Florida-based insurers UVE, HCI, and HRTG are getting drilled
As Hurricane Matthew -- now a category 4 storm -- approaches Florida, where residents have been told to "evacuate, evacuate, evacuate," several stocks are already feeling the effects. For instance, a number of insurance stocks are sinking on expectations for a surge in claims. Among the stocks getting hammered -- both on the charts and by options traders -- are Florida-based insurers Universal Insurance Holdings, Inc. (NYSE:UVE), HCI Group Inc (NYSE:HCI), and Heritage Insurance Holdings Inc (NYSE:HRTG).
UVE is behind only Twitter Inc (NYSE:TWTR) on the New York Stock Exchange's worst-performing-stocks list today, and is also on the short-sale restricted (SSR) list. The insurance issue has shed 14.8% to sit at $18.95, set to end beneath its 200-day moving average for the first time since July.
UVE put volume has already hit an annual high, with more than 5,400 contracts exchanged so far -- 71 times the average intraday clip. It appears buyers are picking up the November 15 put, betting on a breach of $15 -- territory not charted since late 2014 -- within the next several weeks. Delta on the put has more than quadrupled, to negative 0.22 from negative 0.058 yesterday, indicating a roughly 22% chance of the option ending in the money.

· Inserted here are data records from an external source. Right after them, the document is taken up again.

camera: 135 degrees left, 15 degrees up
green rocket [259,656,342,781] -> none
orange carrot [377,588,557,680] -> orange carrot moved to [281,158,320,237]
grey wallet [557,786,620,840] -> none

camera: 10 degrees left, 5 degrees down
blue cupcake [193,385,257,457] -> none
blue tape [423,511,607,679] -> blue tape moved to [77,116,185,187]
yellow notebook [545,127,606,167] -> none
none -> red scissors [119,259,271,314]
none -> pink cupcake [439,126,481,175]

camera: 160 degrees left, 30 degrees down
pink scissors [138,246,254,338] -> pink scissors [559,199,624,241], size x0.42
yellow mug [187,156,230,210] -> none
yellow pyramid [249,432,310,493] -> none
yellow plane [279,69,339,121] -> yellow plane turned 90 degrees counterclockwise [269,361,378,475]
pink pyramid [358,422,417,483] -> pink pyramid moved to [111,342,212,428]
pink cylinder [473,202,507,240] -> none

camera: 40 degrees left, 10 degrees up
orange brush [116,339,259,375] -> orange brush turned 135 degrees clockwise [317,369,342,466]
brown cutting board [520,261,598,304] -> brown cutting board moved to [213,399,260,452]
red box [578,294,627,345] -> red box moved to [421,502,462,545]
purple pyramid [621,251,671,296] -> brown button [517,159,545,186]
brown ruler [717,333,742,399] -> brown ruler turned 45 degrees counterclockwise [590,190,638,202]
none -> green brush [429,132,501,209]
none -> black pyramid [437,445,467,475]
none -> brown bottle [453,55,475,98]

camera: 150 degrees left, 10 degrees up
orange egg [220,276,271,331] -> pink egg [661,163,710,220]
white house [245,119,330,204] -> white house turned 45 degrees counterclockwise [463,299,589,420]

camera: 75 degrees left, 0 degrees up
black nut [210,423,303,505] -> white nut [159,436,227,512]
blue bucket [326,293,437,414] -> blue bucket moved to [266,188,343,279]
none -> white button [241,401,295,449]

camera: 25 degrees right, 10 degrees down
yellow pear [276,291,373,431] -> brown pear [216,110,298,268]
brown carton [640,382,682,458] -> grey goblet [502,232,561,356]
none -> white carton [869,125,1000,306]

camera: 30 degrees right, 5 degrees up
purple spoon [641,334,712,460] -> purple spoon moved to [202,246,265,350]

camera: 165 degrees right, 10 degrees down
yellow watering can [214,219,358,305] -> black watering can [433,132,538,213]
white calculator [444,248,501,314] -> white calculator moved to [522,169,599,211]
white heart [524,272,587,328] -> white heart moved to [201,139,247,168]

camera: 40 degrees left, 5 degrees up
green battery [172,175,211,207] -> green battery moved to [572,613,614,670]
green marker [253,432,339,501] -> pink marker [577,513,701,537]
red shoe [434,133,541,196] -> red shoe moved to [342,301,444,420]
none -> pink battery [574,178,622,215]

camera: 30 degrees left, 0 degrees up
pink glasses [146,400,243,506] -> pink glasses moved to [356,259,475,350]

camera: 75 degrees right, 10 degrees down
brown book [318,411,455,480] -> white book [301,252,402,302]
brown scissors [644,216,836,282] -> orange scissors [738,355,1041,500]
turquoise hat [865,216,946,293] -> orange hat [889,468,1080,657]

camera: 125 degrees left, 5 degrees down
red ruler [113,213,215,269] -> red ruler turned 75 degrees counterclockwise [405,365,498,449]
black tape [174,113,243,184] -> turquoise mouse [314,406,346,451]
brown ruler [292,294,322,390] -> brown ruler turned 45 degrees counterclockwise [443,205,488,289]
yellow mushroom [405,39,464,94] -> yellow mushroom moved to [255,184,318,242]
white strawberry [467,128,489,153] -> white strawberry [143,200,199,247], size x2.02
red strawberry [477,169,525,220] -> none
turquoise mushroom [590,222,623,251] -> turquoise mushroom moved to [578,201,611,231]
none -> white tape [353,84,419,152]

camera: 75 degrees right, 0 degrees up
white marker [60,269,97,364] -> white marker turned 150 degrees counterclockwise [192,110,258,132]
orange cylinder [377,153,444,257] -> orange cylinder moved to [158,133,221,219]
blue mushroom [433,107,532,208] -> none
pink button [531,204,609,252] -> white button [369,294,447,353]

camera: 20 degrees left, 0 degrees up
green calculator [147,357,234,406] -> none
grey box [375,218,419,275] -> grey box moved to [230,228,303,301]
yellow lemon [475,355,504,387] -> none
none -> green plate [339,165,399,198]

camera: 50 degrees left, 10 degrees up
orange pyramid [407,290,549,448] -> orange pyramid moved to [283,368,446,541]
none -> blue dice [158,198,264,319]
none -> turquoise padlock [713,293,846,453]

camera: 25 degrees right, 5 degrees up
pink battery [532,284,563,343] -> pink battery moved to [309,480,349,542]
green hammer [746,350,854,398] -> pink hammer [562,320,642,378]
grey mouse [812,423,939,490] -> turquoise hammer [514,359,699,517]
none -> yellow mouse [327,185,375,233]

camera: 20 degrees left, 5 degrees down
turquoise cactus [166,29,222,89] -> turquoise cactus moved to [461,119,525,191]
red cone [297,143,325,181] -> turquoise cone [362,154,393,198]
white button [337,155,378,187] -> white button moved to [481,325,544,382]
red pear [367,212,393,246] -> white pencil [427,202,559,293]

Universal Insurance Holdings, Inc. (NYSE:UVE) is no stranger to skepticism, though. The equity's Schaeffer's put/call open interest ratio (SOIR) of 2.18 is already at an annual peak, suggesting near-term traders haven't been more put-biased during the past year. Likewise, short interest on UVE represents nearly 14 sessions' worth of pent-up buying demand, at the equity's average pace of trading.
HCI is also getting drilled, down 11.3% at $25.79, and fresh off a three-year low of $24.35. The stock -- which is on the cusp of annual-high volume -- has also landed on the SSR list, with bears instead turning to the options pits.
In fact, HCI put volume has already topped its annual peak, with more than 2,800 contracts exchanged -- 20 times the norm. For comparison, fewer than 500 HCI calls have traded, though that's still on pace for an annual high. It looks like skeptics are scooping up the now-at-the-money October 25 put, in order to bet on steeper downside before Friday, Oct. 21, when the options expire.
As with UVE, HCI Group Inc (NYSE:HCI) was already a favorite among the bears. The equity's SOIR of 11.13 indicates that puts outnumber calls more than 11-to-1, among options expiring within the next three months. This ratio stands higher than 98% of all other readings from the past year, too. Plus, it would take nearly three weeks to buy back all the shorted HCI shares, at the security's average daily trading volume.
Finally, HRTG has shed 12.9% to sit at $12.05. Until this week, the stock had been moving steadily higher off its two-year low of $11.50, tapped in early July, but has surrendered nearly all those gains today.
HRTG put volume has not only touched an annual high, it's obliterated it. So far, roughly 2,000 puts have crossed the tape, compared to HRTG's previous high of just 184 contracts. Furthermore, just 30 HRTG calls have traded, for a whopping put/call volume ratio of 66.67. The equity's October, November, and December 12.50-strike puts are the top three most active, with buyers expecting more downside south of $12.50 in the near term.
Although HRTG is on the SSR list, there are quite a few shorts likely cheering today. Short interest grew more than 10% during the past two reporting periods, and now accounts for 6.7% of the stock's float -- or nearly two weeks' worth of pent-up buying pressure, at Heritage Insurance Holdings Inc's (NYSE:HRTG) average daily volume.